David A. Lieb Staff writer

Suspended FBI Deputy Director Larry Potts produced a paper trail of typed and scribbled notes Wednesday before a Senate panel, supporting his claim that he never approved deadly shooting rules for Ruby Ridge.

Potts’ personal memos, made public for the first time, seem to blame the people he supervised for the bungled and bloody 1992 standoff at Randy Weaver’s North Idaho cabin.

His memos contain sketchy descriptions of the FBI’s proposed rules of engagement but don’t include the orders actually used in the standoff - that snipers “could and should” shoot to kill any armed adult male.

FBI field agents have testified Potts approved the sweeping rules. But his notes suggest a milder, more forgiving version.

Potts gained support from Deputy Attorney General Jamie Gorelick, who testified that the evidence suggests the final shooting rules were employed without Potts’ approval.

But senators remained skeptical, questioning the authenticity of the newly found notes and refusing to absolve Potts from responsibility in the 11-day standoff.

“While there is a meager paper trail, it yet does not say to me that he is absolutely exonerated,” Sen. Larry Craig, R-Idaho, said after the hearing. “He was still the man in control.”

During the standoff, an FBI sniper shot and killed Weaver’s wife, Vicki, and wounded his friend Kevin Harris as he ran through the doorway of Weaver’s mountaintop cabin.

The previous day, Weaver’s son Samuel and a deputy U.S. marshal were killed in a shootout in the nearby woods.

Potts’ handwritten notes, dated 10:45 p.m. on the day of the shootout, include a draft of the proposed FBI shooting rules from a telephone conversation with Richard Rogers, the sniper team leader.

“Adults who are seen with a weapon are to be considered immediate threats, and appropriate action can be taken,” the note reads.

Potts testified that he and Rogers verbally agreed to the rules. Then he dictated a typed summary, reading: “Any adult with a weapon … may be the target of deadly force.”

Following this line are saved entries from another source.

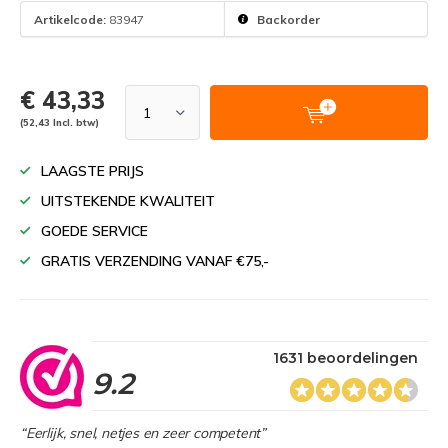
Artikelcode:
83947
Backorder
€ 43,33
(52,43 Incl. btw)
LAAGSTE PRIJS
UITSTEKENDE KWALITEIT
GOEDE SERVICE
GRATIS VERZENDING VANAF €75,-
1631 beoordelingen
9.2
“Eerlijk, snel, netjes en zeer competent”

“Never, ever, ever was there the slightest inference that there ‘should’ be a shoot-on-sight rule,” Potts testified Wednesday.

But upon questioning, Potts admitted he never confirmed this with Rogers.

Furthermore, Potts said he never sent a copy of his typed summary to field commanders. The note, which was not signed or dated, wasn’t read by anyone until an FBI secretary found it several years later.

Senators said the note’s sudden appearance looked suspicious.

“There was either a miscommunication, or there wasn’t a miscommunication and someone’s covering their tail at this point,” Craig said to Potts.

Later, Craig said he didn’t mean to imply that Potts was lying.

“But anyone had ample time, if they needed to, to create a paper trail that could provide cover,” Craig said after Wednesday’s Terrorism, Technology and Government Information subcommittee hearing.

Asked about notes’ credibility, committee chairman Arlen Specter, R-Pa., said “it is not clear” whether they were written when Potts claims.

Potts, then assistant director of the FBI’s criminal investigation division, later was promoted, but since has been suspended pending a Justice Department investigation into criminal wrongdoing.

Gorelick said the attorney general’s office is investigating whether an internal FBI report about the standoff was shredded and destroyed as part of a cover-up.

Potts testified again Wednesday that he never saw the report, nor ordered it destroyed.

The committee is scheduled to hear testimony today from FBI Director Louis Freeh and may try to call U.S. Attorney General Janet Reno to the witness stand.

Specter said he hopes to conclude the hearings, which have spanned parts of five weeks, today. The committee then would begin work on a final report.